Work on the script began before The Chronicles of Narnia: The Lion, the Witch and the Wardrobe was released, with a projected release date of 2007. However, the producers’ many concerns regarding the novel Prince Caspian (2nd Narnia book written, 4th in retroactive “chronological” order) caused delays. At one point they considered skipping Prince Caspian and moving on to the next book in the series, The Voyage of the Dawn Treader. Possibly because Caspian is more talky and less action-oriented then the high adventure of Dawn Treader or The Lion, the Witch and the Wardrobe. But leaving out Prince Caspian’s book would have robbed him of his proper introduction, and his presence on the Dawn Treader would make no sense to an audience. A repeat of the late 1980s BBC television strategy was considered, wherein Prince Caspian and Dawn Treader would be shown as two segments of the same feature film. Director Andrew Adamson found a way to have the film stand on its own by adding a grand scale castle to the storyline, to make the film more epic and action oriented, whereas the book’s corresponding scene is only a few paragraphs long. In hindsight, Adamson regretted the decision to make this second trip to Narnia bigger and more overblown than the first.
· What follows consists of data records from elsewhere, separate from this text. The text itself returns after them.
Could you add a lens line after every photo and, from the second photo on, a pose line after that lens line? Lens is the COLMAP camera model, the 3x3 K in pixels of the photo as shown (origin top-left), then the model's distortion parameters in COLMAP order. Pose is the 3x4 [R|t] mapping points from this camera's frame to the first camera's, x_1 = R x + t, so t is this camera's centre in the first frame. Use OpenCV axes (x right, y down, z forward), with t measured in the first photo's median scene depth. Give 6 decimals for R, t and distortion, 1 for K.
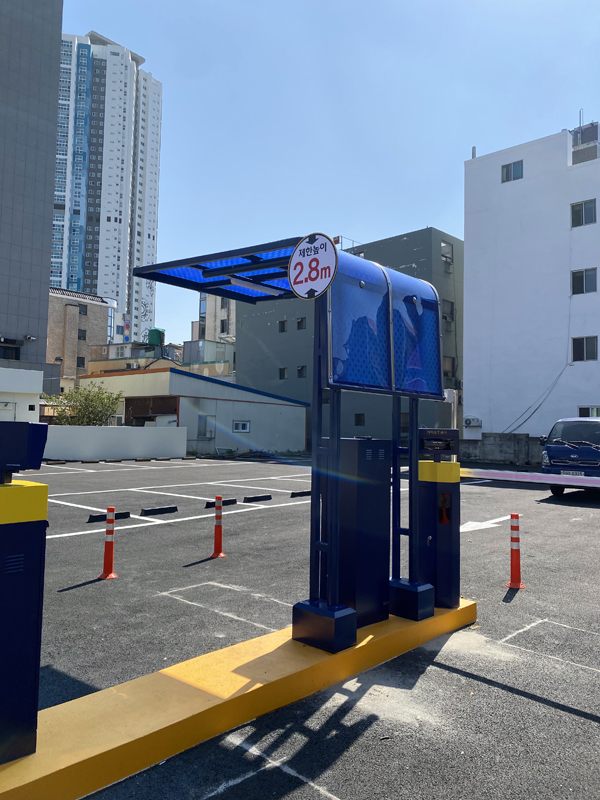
lens RADIAL K [[615.9, 0, 298.8], [0, 615.9, 385.4], [0, 0, 1]] dist [0.021545, 0.000094]
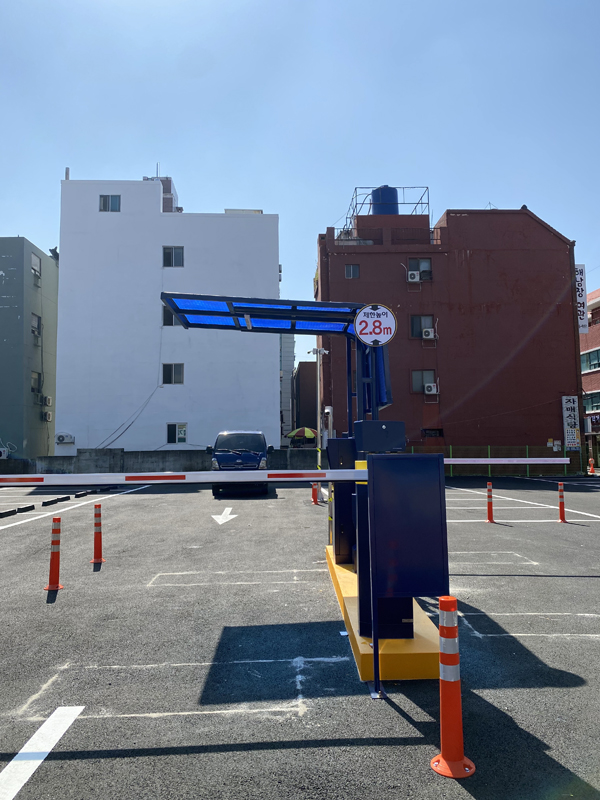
lens RADIAL K [[615.9, 0, 298.8], [0, 615.9, 385.4], [0, 0, 1]] dist [0.021545, 0.000094]
pose [[0.731270, 0.050846, 0.680191, -0.131710], [-0.030604, 0.998659, -0.041750, 0.003248], [-0.681402, 0.009714, 0.731845, 0.000004]]
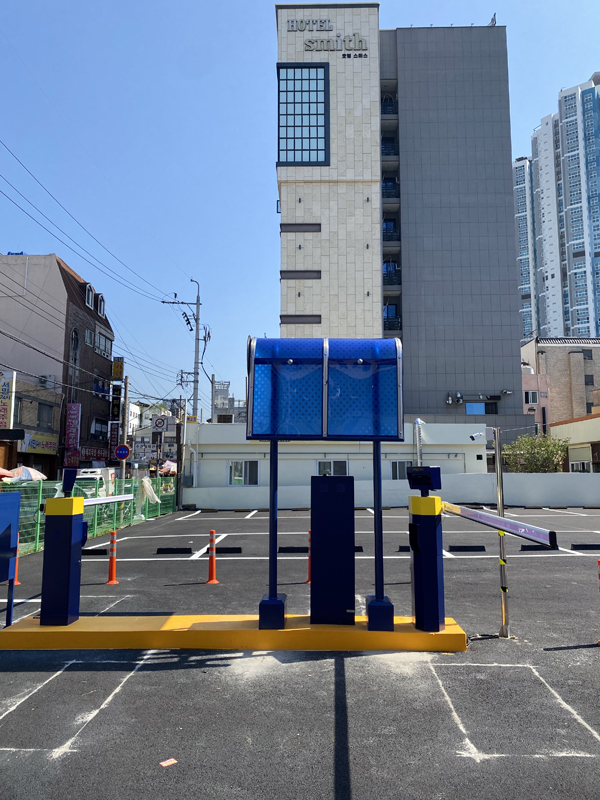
lens RADIAL K [[615.9, 0, 298.8], [0, 615.9, 385.4], [0, 0, 1]] dist [0.021545, 0.000094]
pose [[0.650207, -0.125960, -0.749243, 0.644375], [0.066150, 0.991802, -0.109333, 0.025077], [0.756872, 0.021526, 0.653208, 0.076237]]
Susan is browsing the magazine cart at the beginning of the London scene. What she is reading is the Dec 9 1939 issue of Picture Post. The Land Girl featured on the front cover is part of a civilian war effort group known as the WLA, Women’s Land Army. It was started during WW1 to replace the men on the farms and in the factories in both the UK and USA.
In the beginning of the movie, when the four kids go to Narnia, they are in the Strand subway station. In German, “strand” means “beach”. When they arrive in Narnia, they arrive on a beach.
“Aslan” means “lion” in Turkish.
Although C.S. Lewis wrote “Prince Caspian” second, it is actually the fourth book of “The Chronicles of Narnia.”
When Prince Caspian is walking through the forest and meets Reepicheep, the forest floor is covered with ferns. The filmmakers found a forest exactly like it in Poland, but discovered that it was cheaper to bring fake trees and 5,000 potted ferns into a studio than to bring all of the equipment to Poland and get permission to shoot there. They also later found out that the forest floor in Poland was filled with brambles.
Tilda Swinton, as well as playing The White Witch, also makes a short cameo as a centaur.
Harry Gregson-Williams: the film’s composer, as voice of Pattertwig the Squirrel.
A romantic subplot between Anna Popplewell’s character and Ben Barnes’ Prince Caspian was in an early draft of the script but was mostly dropped. In the book they don’t even meet until the very end of the story.